Tuning & limitations

  • Thresholds live in _page_geometry (para_gap = 1.6 × median_gap, indent_thresh, short_thresh) and the cue weights in _is_heading (fires at score ≥ 1.8).
  • Critical editions with dense footnote apparatus produce many > blocks — expected; the apparatus is genuinely hard to separate from body by geometry alone, and > visually sets it apart.
  • Soft-hyphen joining occasionally fuses a real compound (peut-être → loses the hyphen when the OCR split it across lines) — accepted trade-off for dehyphenating ordinary words.
  • Italics are unrecoverable from line-level bboxes and are left unstyled.

Tests: tests/workers/test_md_export.py — one case per heuristic on synthetic line data, plus the clustering/utility units.

Optional LLM refinement (lib/workers/ocr/llm_refine.py)
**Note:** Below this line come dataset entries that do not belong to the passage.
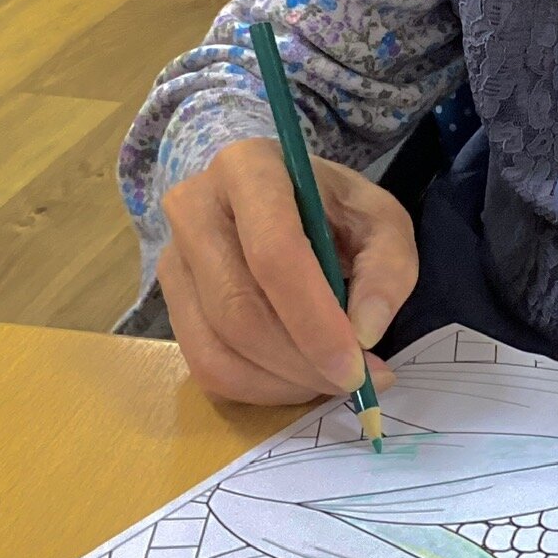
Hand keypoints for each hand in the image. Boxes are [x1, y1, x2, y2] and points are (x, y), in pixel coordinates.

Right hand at [157, 137, 414, 406]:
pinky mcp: (169, 303)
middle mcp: (194, 208)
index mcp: (249, 169)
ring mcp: (172, 259)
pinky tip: (298, 379)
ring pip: (215, 348)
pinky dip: (258, 389)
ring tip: (332, 379)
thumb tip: (365, 332)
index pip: (273, 253)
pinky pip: (205, 367)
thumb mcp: (380, 219)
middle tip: (354, 381)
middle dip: (300, 361)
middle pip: (238, 309)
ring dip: (282, 382)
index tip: (355, 364)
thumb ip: (388, 267)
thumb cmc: (332, 207)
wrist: (280, 198)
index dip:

The geometry recovers structure but can’t fix what OCR got wrong at the character/semantic level: broken accents, mis-split words, garbled Greek, a heading the cues missed. An on-device LLM can — privately, offline. This is a post-pass over the exported Markdown, off by default.

write_markdown(conn, path, refine="apple_fm", refine_mode="cleanup") runs each page through the backend after the heuristics; refine=None (default) keeps the pure-heuristic output. Exposed as:

  • GUI — a “Polish with Apple Intelligence (on-device)” toggle on the Markdown card. It probes availability on build and disables itself with an explanatory tooltip until the framework is present.
  • CLI--md-refine apple_fm (headless export).

Backends

BackendWhenNotes
AppleFMBackendapple-fm-sdk present, macOS 26+, Apple Intelligence onOn-device Apple Foundation Models. Lazy import + SystemLanguageModel.is_available() gate.
NullBackenddefault / unavailableAlways (False, reason); export stays heuristic-only.
MockBackendtestsApplies a caller fn per page.

Design constraints

  • Per-page chunking. Each page is refined in a fresh LanguageModelSession (no transcript accumulation); pages over _MAX_INPUT_CHARS (~12 kB) pass through untouched. Page markers are stripped from the model input and re-attached verbatim.
  • Faithful, not creative. The instruction forbids translating, summarising, reordering, or inventing; it’s OCR correction, not authorship. Garbled passages are left as-is.
  • Fail open. Any backend error returns the page’s heuristic Markdown unchanged — a bad LLM never loses data.

Status

  • Requires macOS 26 (Tahoe) + pip install apple-fm-sdk; a no-op on earlier macOS. The structure mode (full semantic re-segmentation from raw lines) is scaffolded but unused — the default is the conservative cleanup mode.

Tests: tests/workers/test_llm_refine.py (page splitting, null no-op, mock refinement, oversize pass-through, fail-open).